PASSAGE TO READ:
-------------------------

When the homeownership taskforce was launched in February its goal was to find ways to allow Labour to remain the party of homeownership without eroding the low-cost housing base. The taskforce's report (page 11) makes a good stab at reconciling these two demands: it recommends restricting the right to buy while expanding shared ownership, with safety nets should the buyer's financial circumstances change.

Restrictions for curbing abuses of the right to buy have quickly been slotted into the upcoming Housing Bill, so it's a pretty safe bet that the government will also push ahead with bringing discounts in line with those for housing association tenants under the right to acquire. Many will be disappointed that the policy is not to be scrapped altogether.

But the taskforce is proposing eventually to replace the right to buy with an equity loan similar to what's available now under the Starter Home Initative. This would allow tenants to buy their home but would also benefit the state, because in any future sale the stake and a share of the profit would be recouped.

-------------------------

INFORMATION PROVIDED:
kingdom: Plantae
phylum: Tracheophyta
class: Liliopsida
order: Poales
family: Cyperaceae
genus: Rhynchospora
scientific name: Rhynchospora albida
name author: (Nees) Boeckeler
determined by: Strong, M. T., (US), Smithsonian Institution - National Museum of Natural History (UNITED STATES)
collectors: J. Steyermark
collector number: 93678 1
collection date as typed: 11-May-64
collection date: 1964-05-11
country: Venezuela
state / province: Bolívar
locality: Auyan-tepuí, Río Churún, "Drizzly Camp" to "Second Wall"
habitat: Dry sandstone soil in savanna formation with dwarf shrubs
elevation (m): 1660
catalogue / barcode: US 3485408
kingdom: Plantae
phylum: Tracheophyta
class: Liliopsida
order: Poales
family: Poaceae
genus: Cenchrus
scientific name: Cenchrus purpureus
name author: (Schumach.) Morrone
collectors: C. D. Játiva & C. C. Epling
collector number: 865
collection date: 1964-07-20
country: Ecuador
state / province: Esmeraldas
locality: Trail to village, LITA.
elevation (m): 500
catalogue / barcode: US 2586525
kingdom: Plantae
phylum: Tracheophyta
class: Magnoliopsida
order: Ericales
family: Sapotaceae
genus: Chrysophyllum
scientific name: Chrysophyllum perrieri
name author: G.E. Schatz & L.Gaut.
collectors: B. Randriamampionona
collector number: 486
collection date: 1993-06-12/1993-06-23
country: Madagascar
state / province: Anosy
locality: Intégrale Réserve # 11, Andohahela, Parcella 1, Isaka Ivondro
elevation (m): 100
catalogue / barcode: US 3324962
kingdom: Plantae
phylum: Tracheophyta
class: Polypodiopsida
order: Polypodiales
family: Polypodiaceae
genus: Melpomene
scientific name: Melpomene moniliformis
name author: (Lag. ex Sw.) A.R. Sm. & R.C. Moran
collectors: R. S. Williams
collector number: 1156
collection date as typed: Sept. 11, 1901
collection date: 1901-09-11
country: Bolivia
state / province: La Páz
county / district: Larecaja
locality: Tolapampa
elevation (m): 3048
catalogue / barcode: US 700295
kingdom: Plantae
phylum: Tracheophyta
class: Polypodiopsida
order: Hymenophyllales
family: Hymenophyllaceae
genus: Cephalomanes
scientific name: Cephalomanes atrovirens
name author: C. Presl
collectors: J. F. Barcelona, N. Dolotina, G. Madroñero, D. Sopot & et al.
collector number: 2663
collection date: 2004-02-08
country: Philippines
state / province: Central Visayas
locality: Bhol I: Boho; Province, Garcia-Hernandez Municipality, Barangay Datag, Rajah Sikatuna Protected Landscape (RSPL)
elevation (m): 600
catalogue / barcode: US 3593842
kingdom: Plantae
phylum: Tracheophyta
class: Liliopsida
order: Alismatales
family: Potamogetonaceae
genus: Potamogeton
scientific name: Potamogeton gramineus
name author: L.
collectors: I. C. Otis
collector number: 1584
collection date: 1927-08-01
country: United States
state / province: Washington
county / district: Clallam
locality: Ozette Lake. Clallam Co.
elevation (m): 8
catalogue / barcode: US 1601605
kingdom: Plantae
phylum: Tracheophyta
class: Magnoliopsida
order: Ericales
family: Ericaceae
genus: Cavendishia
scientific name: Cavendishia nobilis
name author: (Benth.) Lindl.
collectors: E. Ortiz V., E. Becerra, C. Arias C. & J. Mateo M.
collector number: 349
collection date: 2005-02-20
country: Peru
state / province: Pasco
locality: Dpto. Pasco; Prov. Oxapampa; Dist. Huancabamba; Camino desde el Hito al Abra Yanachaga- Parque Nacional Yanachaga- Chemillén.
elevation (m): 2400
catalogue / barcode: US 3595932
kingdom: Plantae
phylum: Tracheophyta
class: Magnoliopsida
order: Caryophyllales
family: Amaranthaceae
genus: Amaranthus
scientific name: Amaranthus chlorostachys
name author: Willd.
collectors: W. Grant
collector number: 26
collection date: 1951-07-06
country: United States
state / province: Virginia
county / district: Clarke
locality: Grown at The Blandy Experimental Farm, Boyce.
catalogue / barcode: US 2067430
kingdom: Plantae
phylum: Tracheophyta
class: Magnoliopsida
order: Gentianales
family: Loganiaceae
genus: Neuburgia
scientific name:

-------------------------

DIRECTIONS:
a: List every measure that the passage on the homeownership taskforce says the taskforce recommends or proposes.
b: In the passage on the homeownership taskforce, how would the proposed equity loan benefit the state?

ANSWER SET:
a:
- Restricting the right to buy
- Expanding shared ownership
- Safety nets should the buyer's financial circumstances change
- Eventually replacing the right to buy with an equity loan

b: In any future sale, the stake and a share of the profit would be recouped.